Courses worth thousands, free

  • Your library card unlocks more than books — many give free access to LinkedIn Learning and language courses online (see streaming below).
  • The Open University's OpenLearn — hundreds of free university-level courses with no enrolment.
  • freeCodeCamp and The Odin Project — full coding curricula, free, used by people who go on to be paid developers.
  • Google, HubSpot, and Meta free certifications — real, employer-recognised certificates in digital marketing, analytics, and IT support, free to study.
  • FutureLearn / Coursera audit tracks — audit most courses for free; you only pay if you want the certificate.

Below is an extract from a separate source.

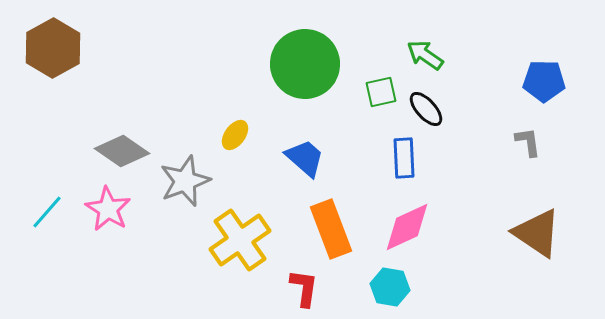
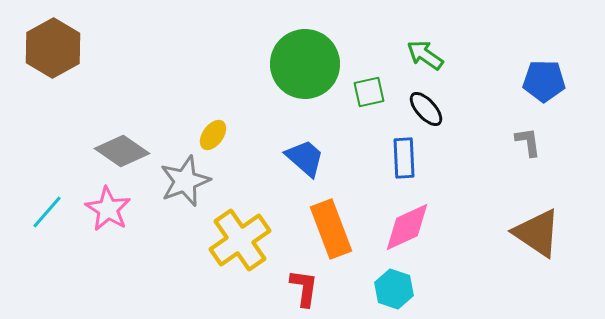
green square: moved 12 px left
yellow ellipse: moved 22 px left
cyan hexagon: moved 4 px right, 2 px down; rotated 9 degrees clockwise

Streaming you already pay for

  • Your library card is the big one. With a free council library membership you get:
    • Libby / BorrowBox — free ebooks and audiobooks.
    • PressReader — thousands of newspapers and magazines, free.
    • Kanopy (where offered) — films and documentaries, free.
  • BBC iPlayer and BBC Sounds — free with a TV licence (which you may already pay), no extra cost.
  • BFI Player Free tier — hundreds of classic and archive films, no card.
  • Spotify free tier — usable indefinitely on desktop; YouTube for everything else.

The catch worth naming

The only "cost" of the library-based options is a free library card, which most people in Britain are entitled to and never use. Sign up online; the card arrives by post, and it's the single best-value piece of plastic in the country.

What to avoid

  • "Free trial" streaming and software that needs a card — the trial is real, the cancellation is the test.
  • Cracked or pirated software — malware risk far outweighs the saving when free legitimate alternatives exist.
  • "Free" courses that gate the certificate behind a subscription — fine if you only want the learning; just don't pay for a badge you don't need.

The genuinely free digital world is large and mostly unadvertised, because nobody profits from telling you about it. Start with a library card and an honest office suite, and you've replaced a few hundred pounds a year of subscriptions with nothing.